A Brief explanation of how the project is set up for people trying to get into developing for it
Contains tests to be run before release
ezspreadsheet.py: Contains all the functionality for ezspreadsheet
setup.py: Contains all the configuration for installing the package via pip.
LICENSE: This file contains the licensing information about the project.
CHANGELOG.md: Used to create a changelog of features you add, bugs you fix etc. as you release.
CONTRIBUTING.md: This file, contains details about development processes
.deepsource.toml: Deepsource is used for code quality and security validation
noxfile.py: Used to configure various automated processes using nox, these include;
- Building release distributions
- Releasing distributions on PyPi
- Running test suite agains a number of python versions (3.5-current)
If anything to do with deployment or releases is failing, this is likely the suspect.

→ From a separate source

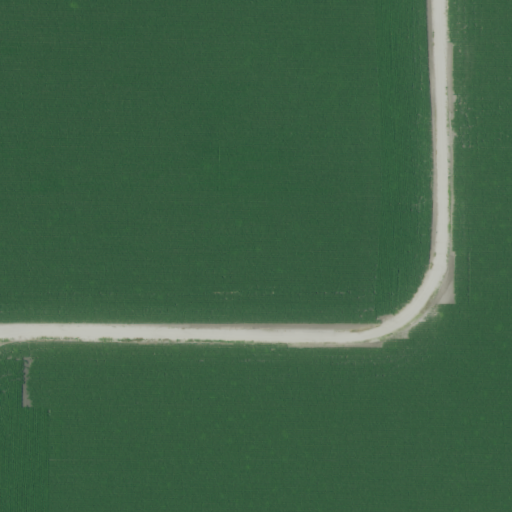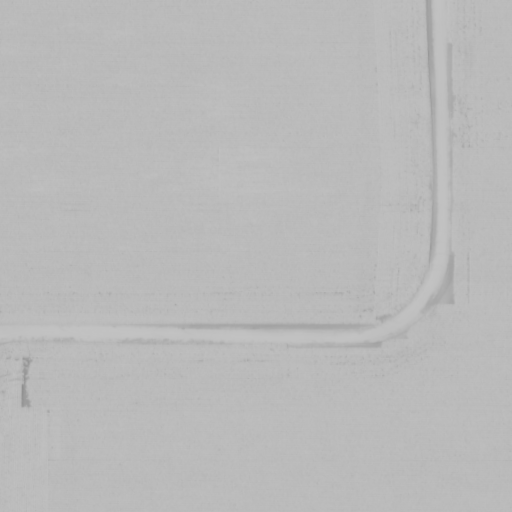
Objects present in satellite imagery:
road: (366, 332)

There are 4 main sessions built into the noxfile and they can be run using nox -s <session name>
i.e. nox -s test
:
- build: Creates a source distribution, builds the markdown docs to html, and creates a universal wheel distribution for PyPi.
- release: First runs the build session, then asks you to confirm all the pre-release steps have been completed, then runs twine to upload to PyPi
- test: Runs the tests specified in /tests using pytest, and runs it on python versions 3.5-3.8 (assuming they are installed)
- docs: Serves the docs on a local http server so you can validate they have the content you want without having to fully build them.